- [Exercise requirements]:
Each record is to be transcribed in full and exactly.

####

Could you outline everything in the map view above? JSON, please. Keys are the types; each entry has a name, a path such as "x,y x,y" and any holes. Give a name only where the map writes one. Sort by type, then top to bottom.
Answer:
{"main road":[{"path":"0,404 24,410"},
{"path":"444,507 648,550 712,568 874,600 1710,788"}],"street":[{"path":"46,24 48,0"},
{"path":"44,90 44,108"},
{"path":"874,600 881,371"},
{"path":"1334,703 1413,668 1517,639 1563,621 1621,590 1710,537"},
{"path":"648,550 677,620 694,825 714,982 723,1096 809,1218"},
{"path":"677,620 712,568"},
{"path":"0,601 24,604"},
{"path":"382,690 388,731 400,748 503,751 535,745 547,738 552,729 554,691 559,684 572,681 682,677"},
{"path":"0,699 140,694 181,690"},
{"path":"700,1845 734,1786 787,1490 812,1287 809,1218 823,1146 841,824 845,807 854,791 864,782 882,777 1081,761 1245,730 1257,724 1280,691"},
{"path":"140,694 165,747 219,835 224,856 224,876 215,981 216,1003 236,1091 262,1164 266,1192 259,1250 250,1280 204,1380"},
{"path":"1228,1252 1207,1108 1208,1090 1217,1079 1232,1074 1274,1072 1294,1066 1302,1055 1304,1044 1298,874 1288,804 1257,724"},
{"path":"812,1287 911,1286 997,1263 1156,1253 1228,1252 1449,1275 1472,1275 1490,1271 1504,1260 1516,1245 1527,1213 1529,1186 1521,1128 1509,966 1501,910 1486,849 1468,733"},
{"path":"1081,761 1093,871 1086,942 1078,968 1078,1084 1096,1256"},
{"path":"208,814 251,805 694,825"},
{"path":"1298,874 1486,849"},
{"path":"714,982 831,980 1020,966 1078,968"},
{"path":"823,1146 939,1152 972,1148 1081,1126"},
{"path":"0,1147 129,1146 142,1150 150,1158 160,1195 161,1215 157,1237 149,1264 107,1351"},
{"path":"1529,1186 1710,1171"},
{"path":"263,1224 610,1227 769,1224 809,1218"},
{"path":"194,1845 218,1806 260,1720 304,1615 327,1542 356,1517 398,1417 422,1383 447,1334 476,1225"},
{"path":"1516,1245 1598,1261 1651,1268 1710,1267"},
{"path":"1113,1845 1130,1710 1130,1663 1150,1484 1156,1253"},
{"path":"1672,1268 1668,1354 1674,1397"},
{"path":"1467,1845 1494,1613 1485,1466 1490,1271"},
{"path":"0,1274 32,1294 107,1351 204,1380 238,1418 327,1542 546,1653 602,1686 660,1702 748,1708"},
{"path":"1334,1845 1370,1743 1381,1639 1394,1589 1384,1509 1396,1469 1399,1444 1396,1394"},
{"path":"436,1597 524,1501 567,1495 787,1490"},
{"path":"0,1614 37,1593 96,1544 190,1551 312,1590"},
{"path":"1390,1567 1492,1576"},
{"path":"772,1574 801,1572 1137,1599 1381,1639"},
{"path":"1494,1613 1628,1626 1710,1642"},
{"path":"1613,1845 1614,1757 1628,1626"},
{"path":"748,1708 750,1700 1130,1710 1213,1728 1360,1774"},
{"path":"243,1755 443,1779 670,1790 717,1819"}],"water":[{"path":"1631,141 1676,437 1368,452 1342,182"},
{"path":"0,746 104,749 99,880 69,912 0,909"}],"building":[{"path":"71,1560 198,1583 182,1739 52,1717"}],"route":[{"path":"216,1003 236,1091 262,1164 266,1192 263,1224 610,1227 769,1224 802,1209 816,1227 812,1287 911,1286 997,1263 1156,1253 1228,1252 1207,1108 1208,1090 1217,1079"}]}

####

- [Final answer]:
Could you outline everything in the map view above? JSON, please. Keys are the types; each entry has a name, a path such as "x,y x,y" and any holes. Give a name only where the map writes one. Sort by type, then top to bottom.
Answer:
{"main road":[{"path":"0,404 24,410"},
{"path":"444,507 648,550 712,568 874,600 1710,788"}],"street":[{"path":"46,24 48,0"},
{"path":"44,90 44,108"},
{"path":"874,600 881,371"},
{"path":"1334,703 1413,668 1517,639 1563,621 1621,590 1710,537"},
{"path":"648,550 677,620 694,825 714,982 723,1096 809,1218"},
{"path":"677,620 712,568"},
{"path":"0,601 24,604"},
{"path":"382,690 388,731 400,748 503,751 535,745 547,738 552,729 554,691 559,684 572,681 682,677"},
{"path":"0,699 140,694 181,690"},
{"path":"700,1845 734,1786 787,1490 812,1287 809,1218 823,1146 841,824 845,807 854,791 864,782 882,777 1081,761 1245,730 1257,724 1280,691"},
{"path":"140,694 165,747 219,835 224,856 224,876 215,981 216,1003 236,1091 262,1164 266,1192 259,1250 250,1280 204,1380"},
{"path":"1228,1252 1207,1108 1208,1090 1217,1079 1232,1074 1274,1072 1294,1066 1302,1055 1304,1044 1298,874 1288,804 1257,724"},
{"path":"812,1287 911,1286 997,1263 1156,1253 1228,1252 1449,1275 1472,1275 1490,1271 1504,1260 1516,1245 1527,1213 1529,1186 1521,1128 1509,966 1501,910 1486,849 1468,733"},
{"path":"1081,761 1093,871 1086,942 1078,968 1078,1084 1096,1256"},
{"path":"208,814 251,805 694,825"},
{"path":"1298,874 1486,849"},
{"path":"714,982 831,980 1020,966 1078,968"},
{"path":"823,1146 939,1152 972,1148 1081,1126"},
{"path":"0,1147 129,1146 142,1150 150,1158 160,1195 161,1215 157,1237 149,1264 107,1351"},
{"path":"1529,1186 1710,1171"},
{"path":"263,1224 610,1227 769,1224 809,1218"},
{"path":"194,1845 218,1806 260,1720 304,1615 327,1542 356,1517 398,1417 422,1383 447,1334 476,1225"},
{"path":"1516,1245 1598,1261 1651,1268 1710,1267"},
{"path":"1113,1845 1130,1710 1130,1663 1150,1484 1156,1253"},
{"path":"1672,1268 1668,1354 1674,1397"},
{"path":"1467,1845 1494,1613 1485,1466 1490,1271"},
{"path":"0,1274 32,1294 107,1351 204,1380 238,1418 327,1542 546,1653 602,1686 660,1702 748,1708"},
{"path":"1334,1845 1370,1743 1381,1639 1394,1589 1384,1509 1396,1469 1399,1444 1396,1394"},
{"path":"436,1597 524,1501 567,1495 787,1490"},
{"path":"0,1614 37,1593 96,1544 190,1551 312,1590"},
{"path":"1390,1567 1492,1576"},
{"path":"772,1574 801,1572 1137,1599 1381,1639"},
{"path":"1494,1613 1628,1626 1710,1642"},
{"path":"1613,1845 1614,1757 1628,1626"},
{"path":"748,1708 750,1700 1130,1710 1213,1728 1360,1774"},
{"path":"243,1755 443,1779 670,1790 717,1819"}],"water":[{"path":"1631,141 1676,437 1368,452 1342,182"},
{"path":"0,746 104,749 99,880 69,912 0,909"}],"building":[{"path":"71,1560 198,1583 182,1739 52,1717"}],"route":[{"path":"216,1003 236,1091 262,1164 266,1192 263,1224 610,1227 769,1224 802,1209 816,1227 812,1287 911,1286 997,1263 1156,1253 1228,1252 1207,1108 1208,1090 1217,1079"}]}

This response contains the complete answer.